Unnamed: 0_level_0,h_1. YES,h_1. YES,h_2. NO,h_2. NO,h_nan,h_nan
Rural/Urban,1. RURAL,2. URBAN,1. RURAL,2. URBAN,1. RURAL,2. URBAN
Woreda Code,Unnamed: 1_level_2,Unnamed: 2_level_2,Unnamed: 3_level_2,Unnamed: 4_level_2,Unnamed: 5_level_2,Unnamed: 6_level_2
1,60.0,1.0,8.0,2.0,1.0,57.0
2,34.0,2.0,3.0,1.0,0.0,15.0
3,35.0,1.0,3.0,2.0,0.0,16.0
4,17.0,3.0,1.0,1.0,0.0,18.0
5,17.0,1.0,2.0,2.0,0.0,26.0
6,17.0,2.0,4.0,0.0,0.0,25.0
7,11.0,2.0,2.0,0.0,0.0,14.0
8,6.0,1.0,0.0,1.0,0.0,14.0
9,8.0,0.0,0.0,1.0,0.0,13.0
10,9.0,0.0,0.0,1.0,0.0,8.0


Looks like the urban areas are much more likely to have Null values for this question. Also we dont have a lot of urban areas in any of these Woreda's.
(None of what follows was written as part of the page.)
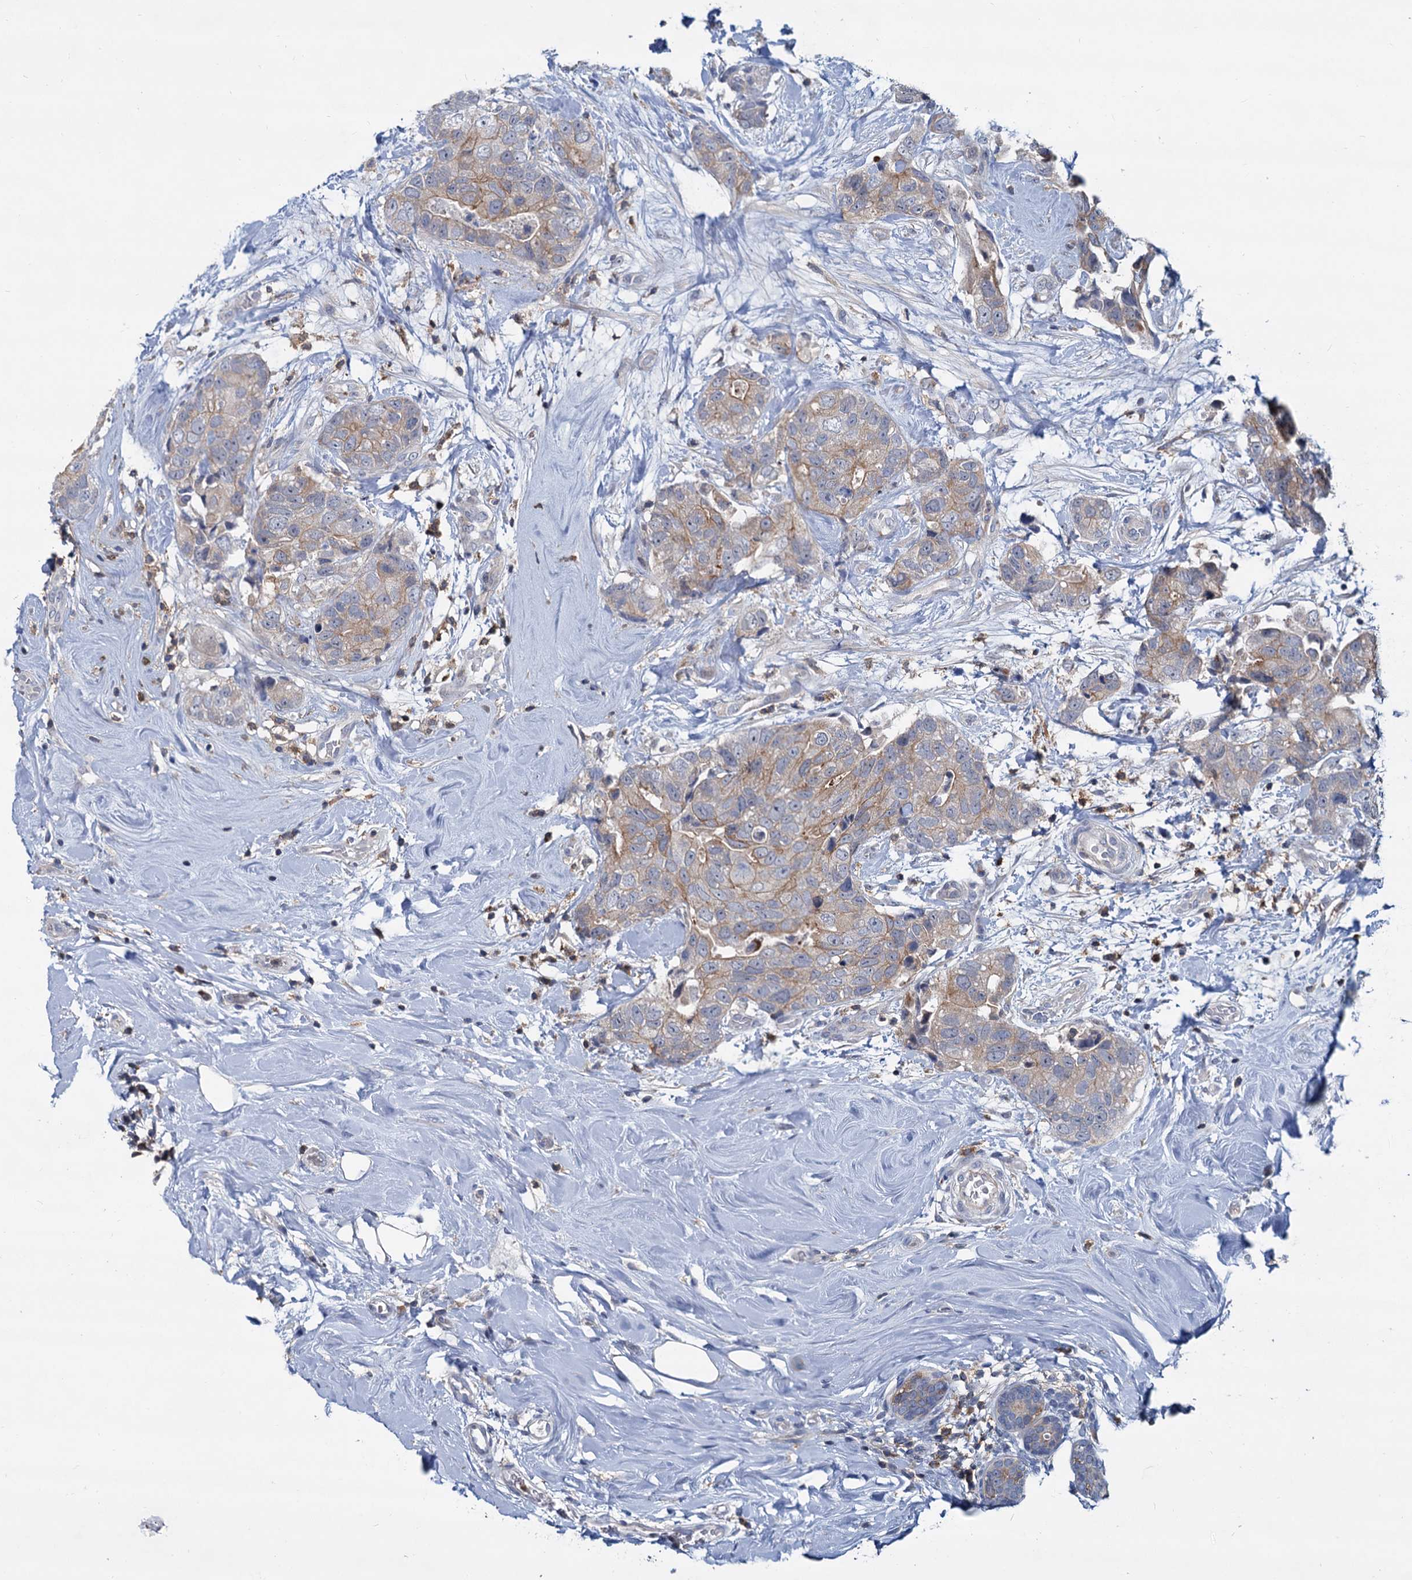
{"staining": {"intensity": "weak", "quantity": "25%-75%", "location": "cytoplasmic/membranous"}, "tissue": "breast cancer", "cell_type": "Tumor cells", "image_type": "cancer", "snomed": [{"axis": "morphology", "description": "Duct carcinoma"}, {"axis": "topography", "description": "Breast"}], "caption": "Breast cancer tissue reveals weak cytoplasmic/membranous positivity in about 25%-75% of tumor cells", "gene": "LRCH4", "patient": {"sex": "female", "age": 62}}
Perhaps this survey was mostly for rural areas, though for Woreda #1 we have almost 50/50 urban rural, perhaps heatlh posts are generally only in rural areas and instead of selecting NO they skipped question. 

Lets compare to the Hospital/Health Center question

In [102]:
selected_col2 = '34. Is there a hospital/health center/clinic in this community?'

In [103]:
data[selected_col2].value_counts(dropna=False)

1. YES    294
2. NO     233
Name: 34. Is there a hospital/health center/clinic in this community?, dtype: int64

In [111]:
dummies = pd.get_dummies(data[selected_col2],
                    dummy_na=True, prefix='h')
tmp= pd.concat(
    [   data,
        dummies
    ], axis=1)

tmp.pivot_table(index='Woreda Code', columns='Rural/Urban', values=dummies.columns,\
                aggfunc='sum')

Unnamed: 0_level_0,h_1. YES,h_1. YES,h_2. NO,h_2. NO,h_nan,h_nan
Rural/Urban,1. RURAL,2. URBAN,1. RURAL,2. URBAN,1. RURAL,2. URBAN
Woreda Code,Unnamed: 1_level_2,Unnamed: 2_level_2,Unnamed: 3_level_2,Unnamed: 4_level_2,Unnamed: 5_level_2,Unnamed: 6_level_2
1,18.0,54.0,51.0,6.0,0.0,0.0
2,9.0,14.0,28.0,4.0,0.0,0.0
3,14.0,17.0,24.0,2.0,0.0,0.0
4,3.0,17.0,15.0,5.0,0.0,0.0
5,6.0,25.0,13.0,4.0,0.0,0.0
6,8.0,26.0,13.0,1.0,0.0,0.0
7,1.0,11.0,12.0,5.0,0.0,0.0
8,1.0,12.0,5.0,4.0,0.0,0.0
9,2.0,8.0,6.0,6.0,0.0,0.0
10,2.0,7.0,7.0,2.0,0.0,0.0


Wow, no nulls here at all - and looks like Hospitals and Health Centers are much more common in the Urban areas. This makes a lot of sense but at least we are getting a sense of this data set. Now this file doesn't have a ton of observations which make making a lot of deep insights challenging but there is definitely more to explore.